Here's a bit of the write up from the producers, Voder:
- Opened in the early 1920s, the Asylum closed down and was abandoned decades ago. Rooms remain untouched – left as they were when the last of the employees departed. These buildings stand as a testament to the horrors and miss treatment that patients had to endure during the time of its operation.
- Our 7 month journey into the Asylum led us on many adventures; from dodging security vehicles, ghostly figures and even a meth head. This is no place for the faint of heart. Asbestos blanketed every room we entered like new winter snow, so shooting was sometimes difficult.
- This project is a combination of traditional HDR, tone-mapping, and standard time-lapse techniques. With the use of the Dynamic Perception Stage Zero and a Merlin head, we were able to capture the grit and the grime of this wondrous place, like it had never been captured before. Every single frame in this production is a still photograph, no video was shot. It took nearly 35,000 individual frames over 7 months to complete this project.

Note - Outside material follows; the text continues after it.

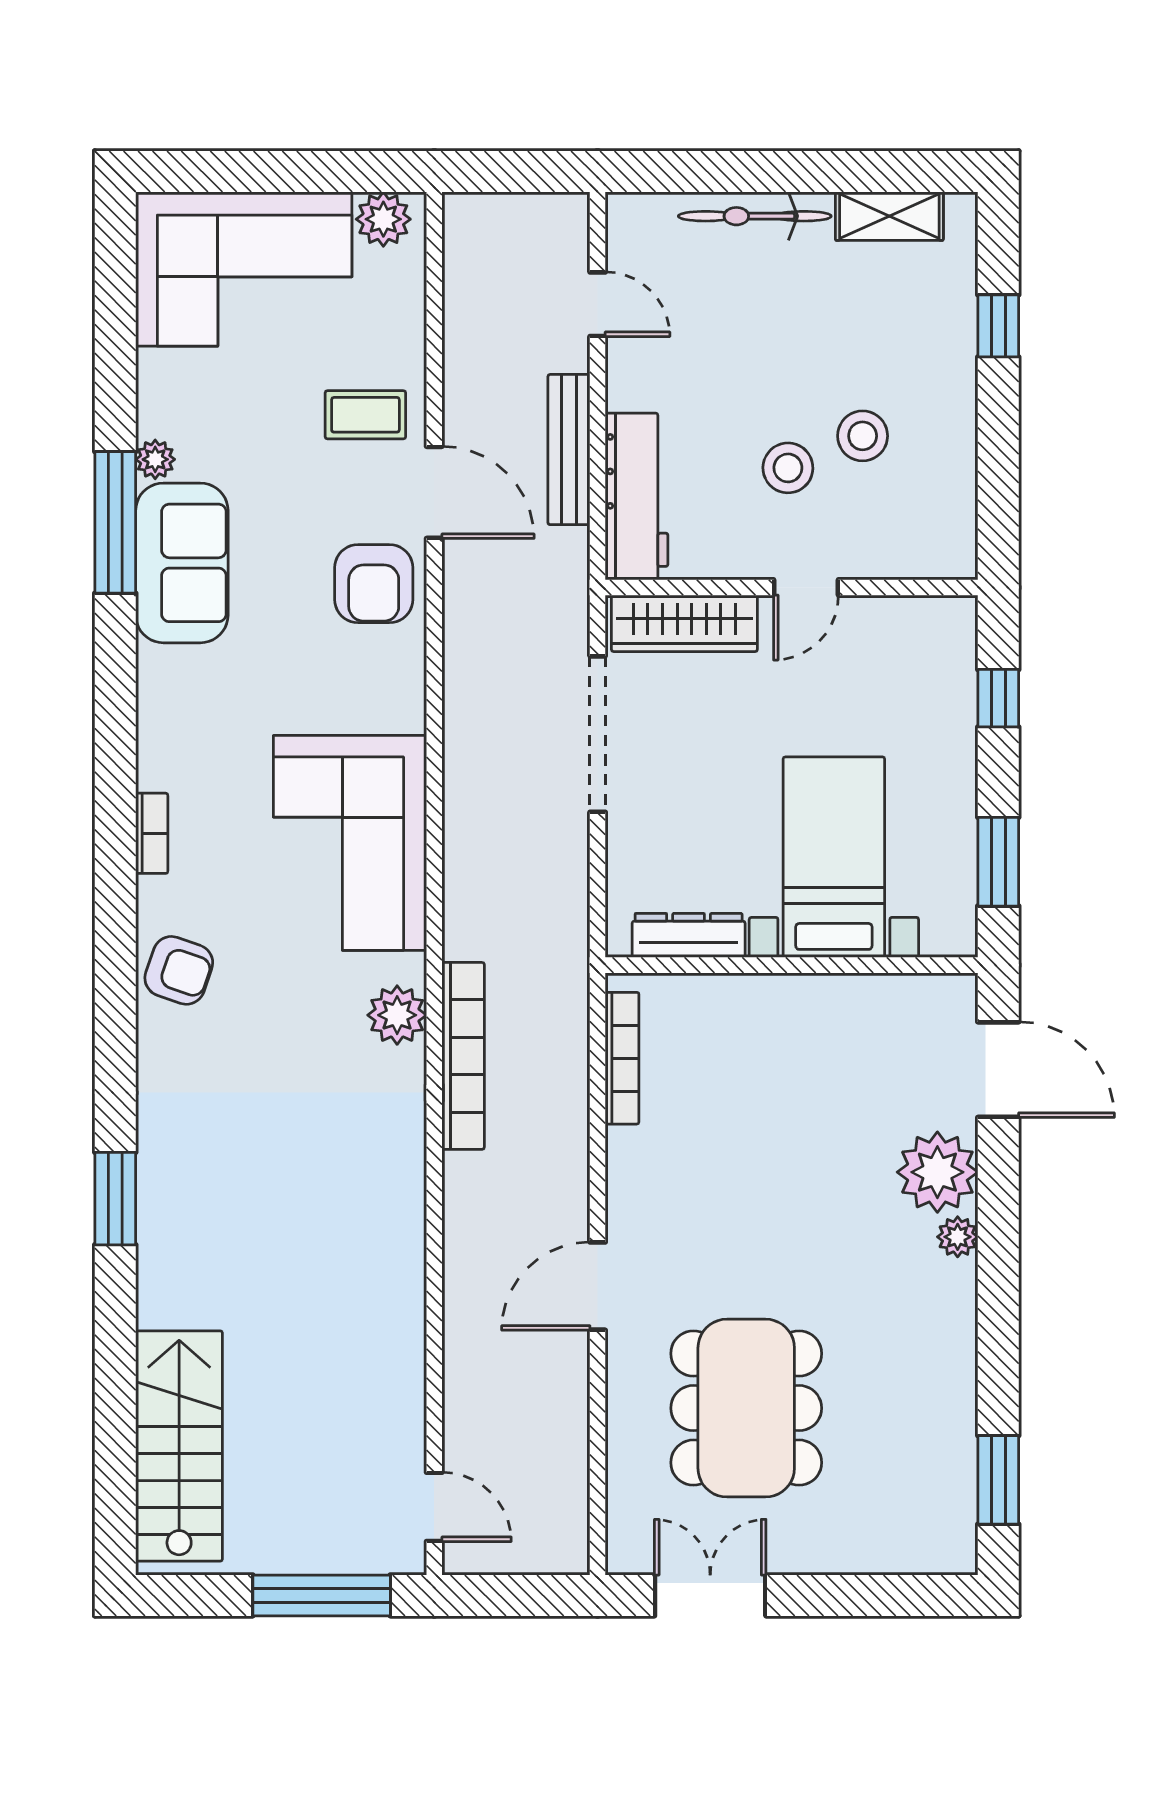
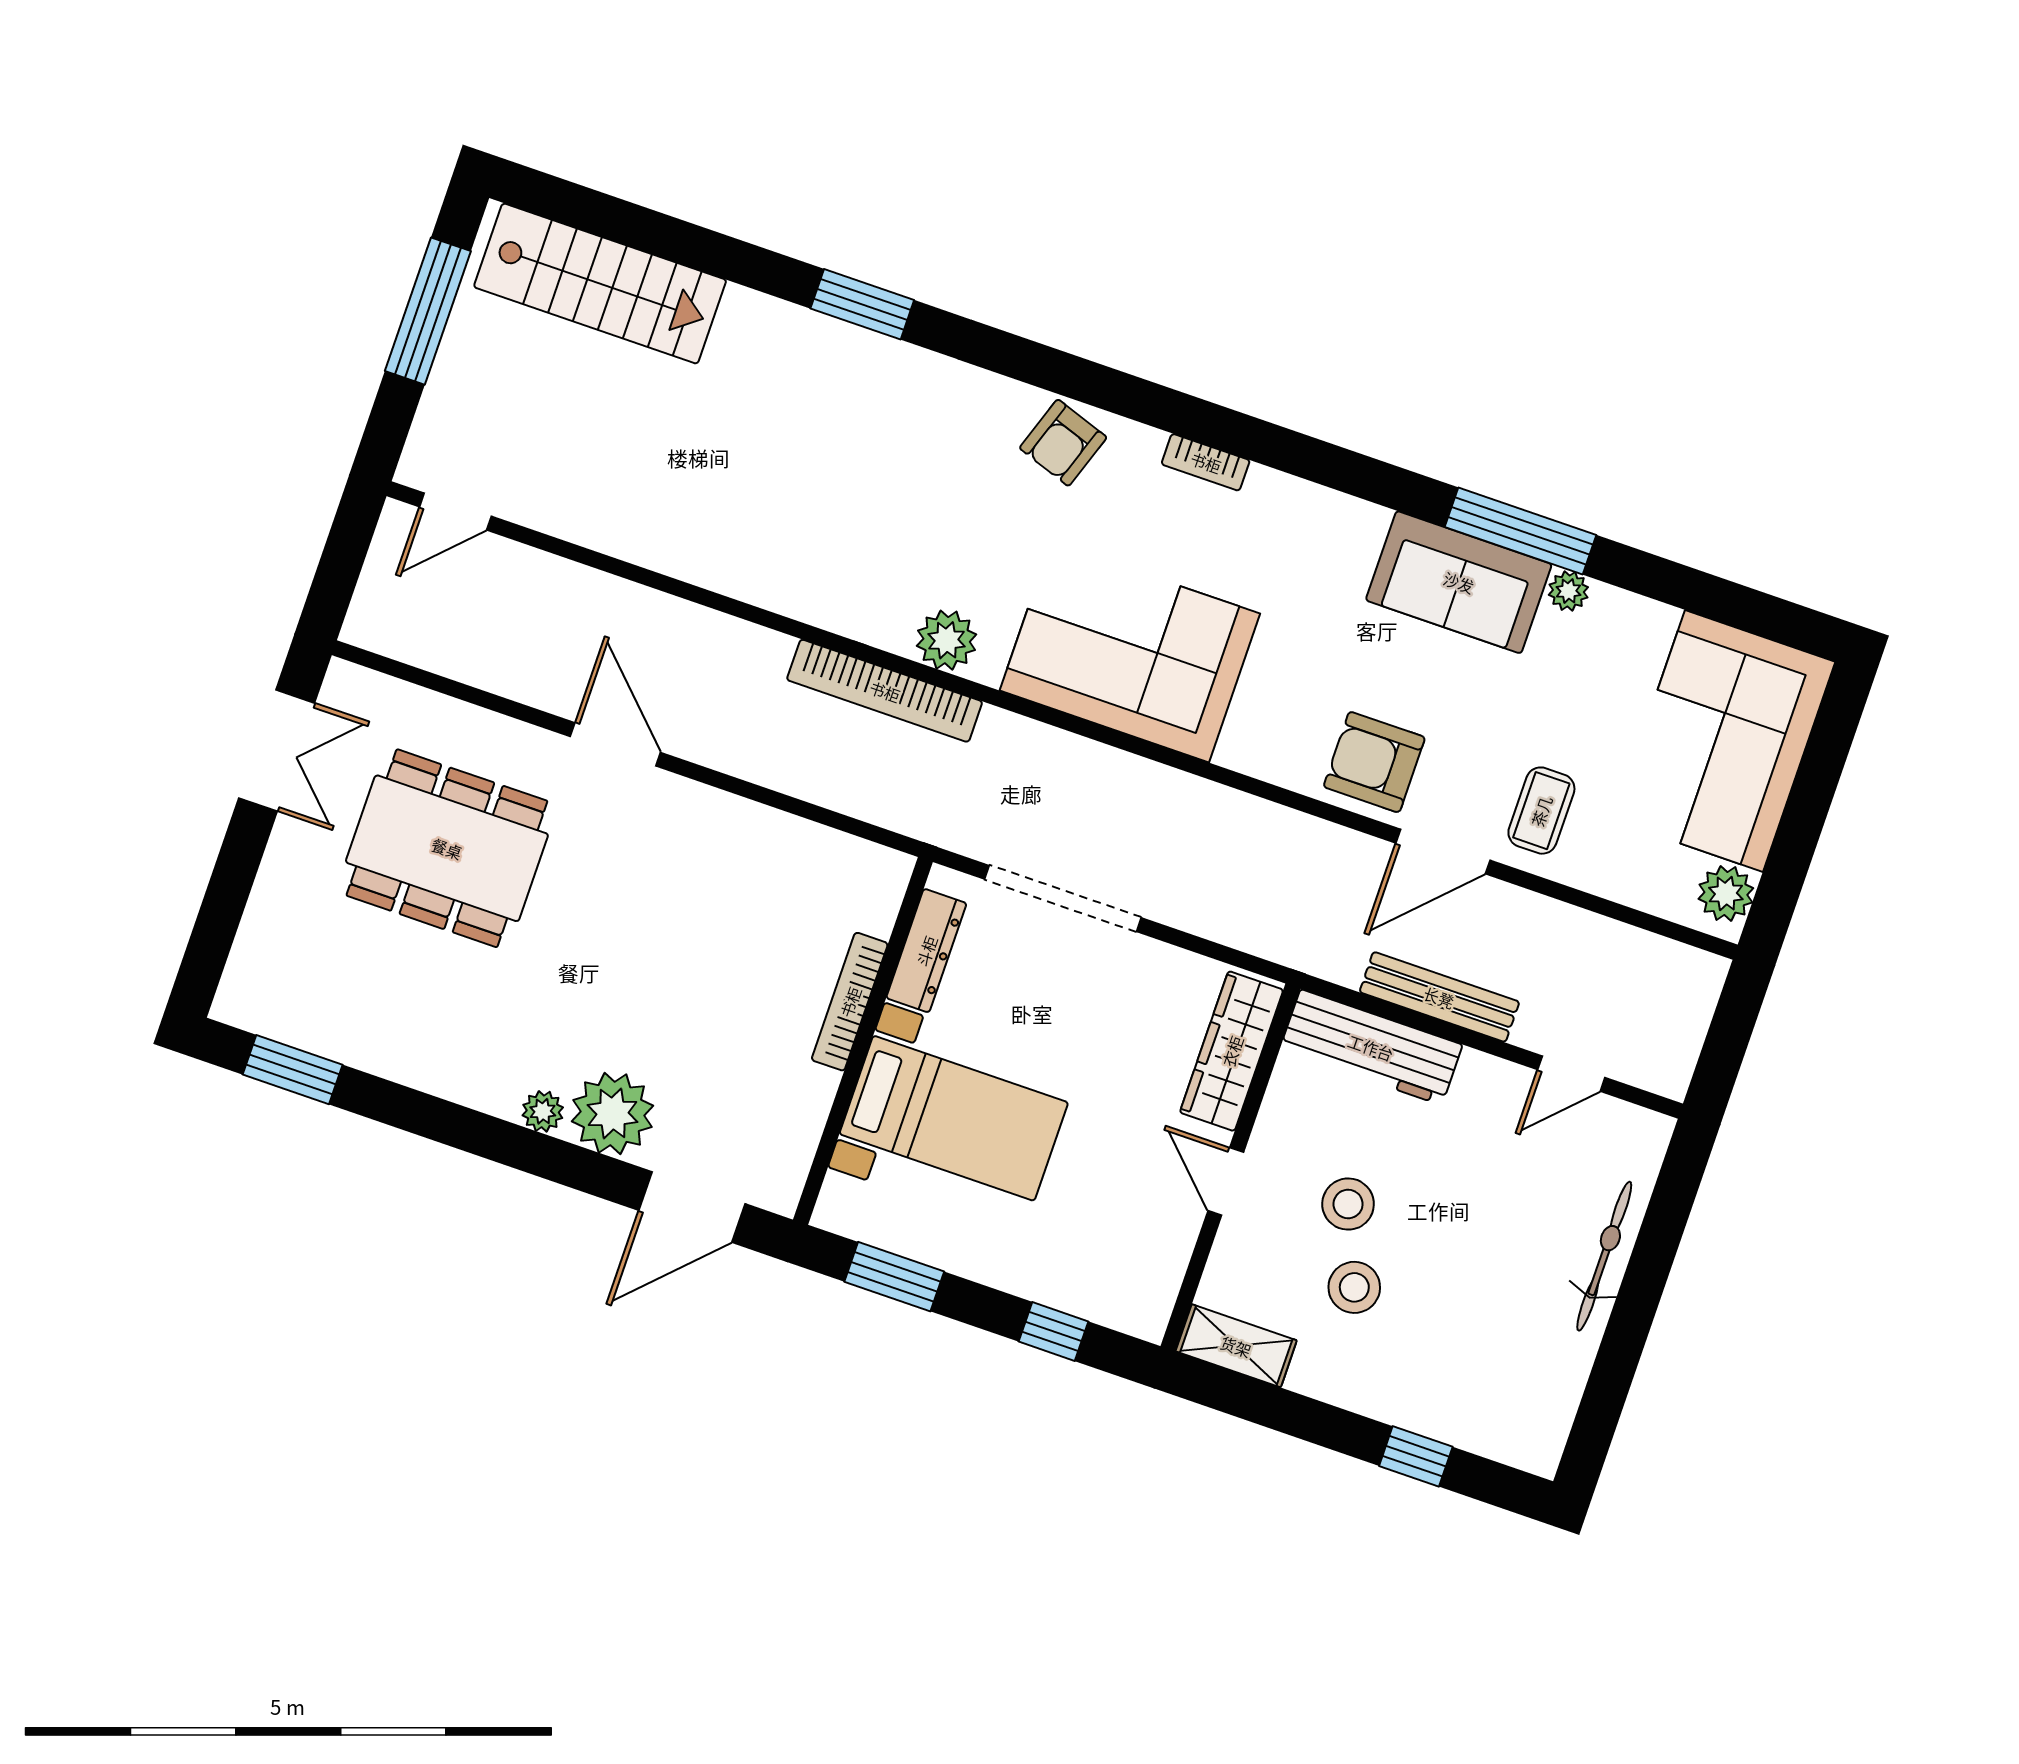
shelving: (889, 216) -> (1236, 1346), moved, turned 90
doorway: (598, 734) -> (1063, 898), moved
bookcase: (622, 1058) -> (850, 1002), moved, turned 90
window: (322, 1595) -> (428, 311), moved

HDR, if you don't know, stands for High Dynamic Range. The technique allows for capturing the bright(est) and dark(est) parts of a scene in a single image. Usually, it's way overdone, capturing an extreme dynamic range that looks silly, but in this video they used some discretion and the results are a bit pastel, kinda gritty and tactile, you-are-there, and (to me) very creepy.
(Don't forget to bump the rez up to 720p. Control appears lower right after you click start. After. You got to click start for the control to appear. I know -- don't ask).